- Exercise aim
Carry on the reader comments about the grandmother's story, starting after the last line of the comments.

- Excerpt
►

I loved reading this! American history fascinates me, I guess like many, the epic journeys, struggles and adventures are romantic. I know the reality was vastly different, struggle, poverty, outright brutality, but still I wish I could travel back in time and just visit for a week or two. The photos really seem to capture a very strong spirit!
thanks for sharing :-)

Marion said...

How determined and strong your grandmother was! I love that you inherited her linens...I inherited some from my grandmother. Every time I use one, I stop and finger the embroidery and think of her.

You have most certainly inherited her determination and spirit!

TechnoBabe said...

A couple of gutsy young women, huh. I like hearing personal stories of women who had the strength and wherewithal to change their circumstances back then. Most of the stories about women I had heard were women who were stuck in unhappy lives and mistreated. I so like the picture of Cordelia and her new husband in front of the car.

Syd said...

What an interesting story. They had a tough life. I find the hardship of these modern "pioneers" to be fascinating.

willow said...

Oh, the fortitude. This post conjured images of the Jodes in The Grapes of Wrath. I loved the details in your telling of the story.

Brian Miller said...

what a fantastic story...she overcame...and that is an inspiration this saturday morning...

Teri and the cats of Furrydance said...

So special to have those photos to go with the memories and her linens to treasure...

Magpie said...

Your grandmother's determination and sense of adventure are amazing. Her story is fascinating. I love her hat!!! Have a wonderful weekend!

RNSANE said...

◄

- Supplied material
►

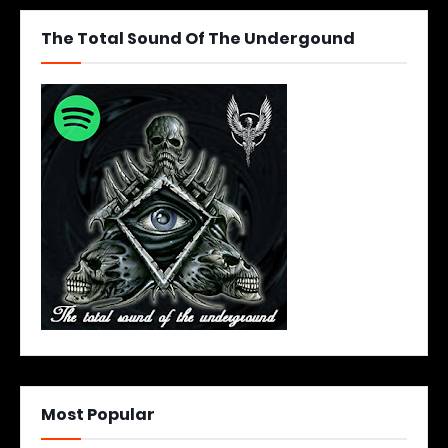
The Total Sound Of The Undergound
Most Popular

◄
►

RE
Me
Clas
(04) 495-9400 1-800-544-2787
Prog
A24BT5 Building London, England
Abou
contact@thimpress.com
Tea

◄

- Task answer
This could have been a Steinbeck story, Chris, and, of course, you definitely inherited some of your grandmother's spunk and determination! I don't know how you are at embroidery but I, also, think you are a loyal and true friend as she was to her friend.
Thanks for letting us view this piece of life during the Great Depression and of early California days.

Betsy said...

Wow...her story would make a great movie! I'm especially heartened to hear she sent for her son when she could. :)

Monkey Man said...

Chris, this is awesome. Before my mom died, she talked to me about her family's travels from Wyoming to Oregon. You have inspired to me write it up and post it. Thanks.

Delwyn said...

Hi Enchanted Oak

I enjoyed your story and the way that you unravelled it. What a strong and adventurous woman your grandmother was.
I love the tinted photo and the hat is a beauty.

happy days

Nana Jo said...

Indomitable women like your grandmother are the backbone of greatness. I was just going to use the word fortitude and saw that willow had already used it, but that's what she had ... fortitude and courage and determination ... and you can see it in her eyes.

Now, that's a hat ... love it!

♥ Boomer ♥ said...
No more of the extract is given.